DATA UNDER STUDY.
=-=-=
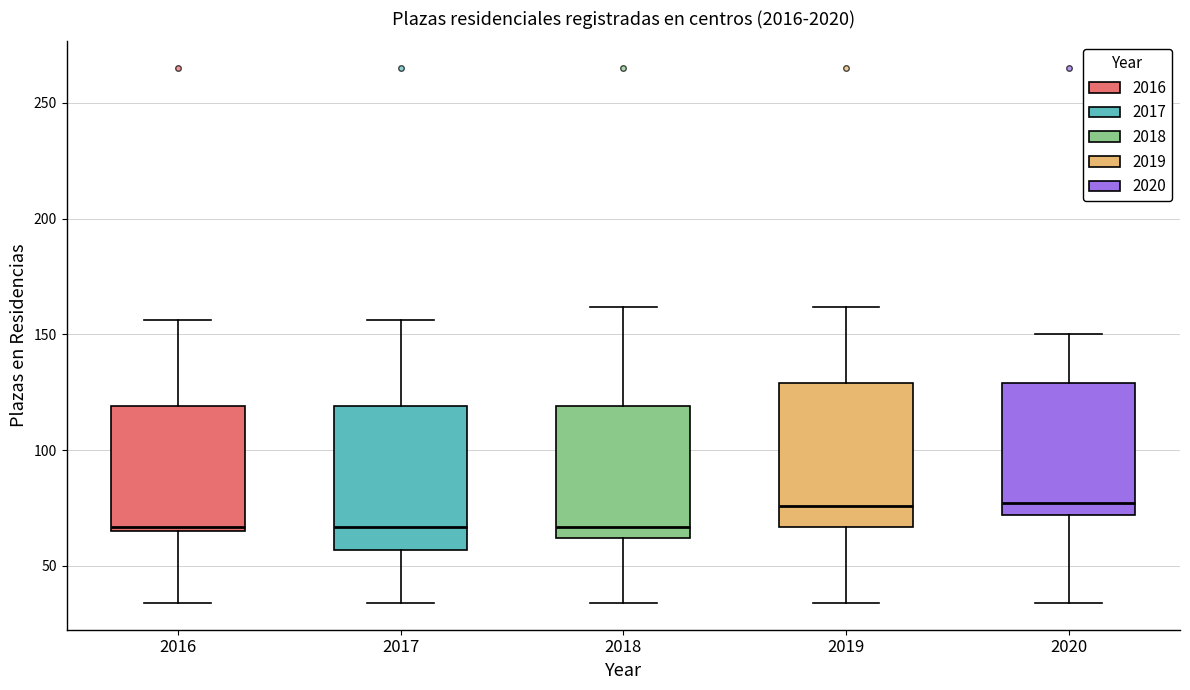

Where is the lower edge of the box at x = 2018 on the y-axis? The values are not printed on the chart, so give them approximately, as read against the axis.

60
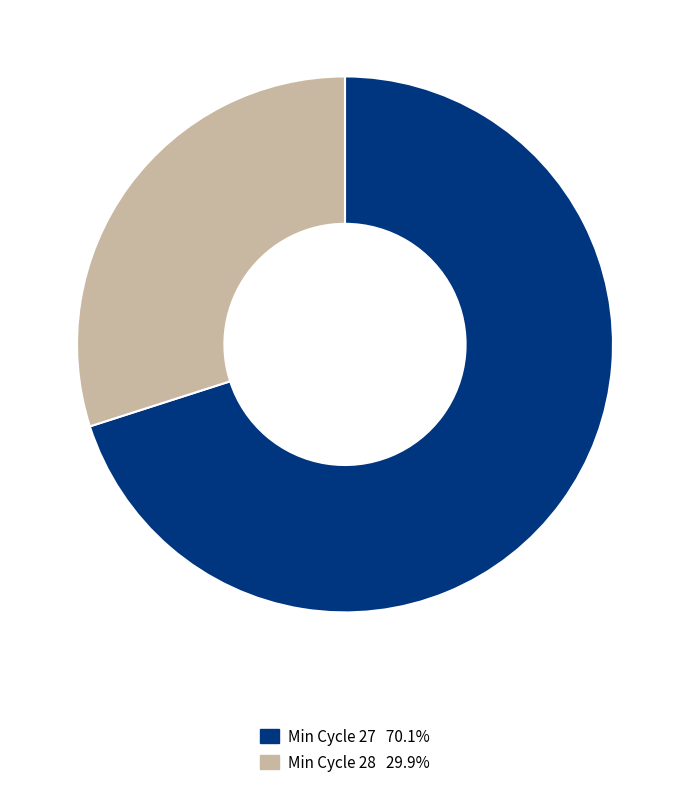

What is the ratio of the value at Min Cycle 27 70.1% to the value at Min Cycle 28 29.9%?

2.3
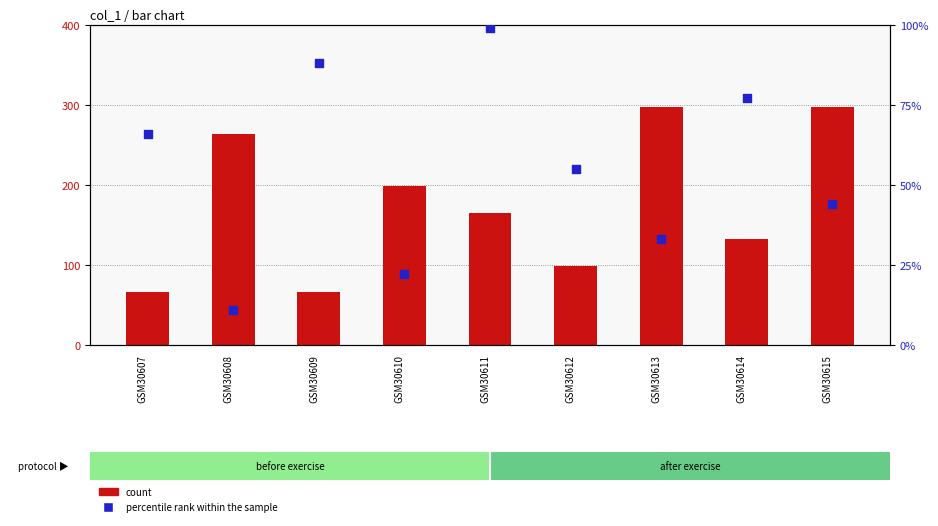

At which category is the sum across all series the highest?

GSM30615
=-=-=
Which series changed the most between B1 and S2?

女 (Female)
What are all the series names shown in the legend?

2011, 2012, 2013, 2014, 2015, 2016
=-=-=
PROBLEM DETAILS.
Collect every line in the entries above that contains the word "What", and copy each of those lines out in full.

OUTPUT FOR THIS TASK.
What is the ratio of the value at Min Cycle 27 70.1% to the value at Min Cycle 28 29.9%?
What are all the series names shown in the legend?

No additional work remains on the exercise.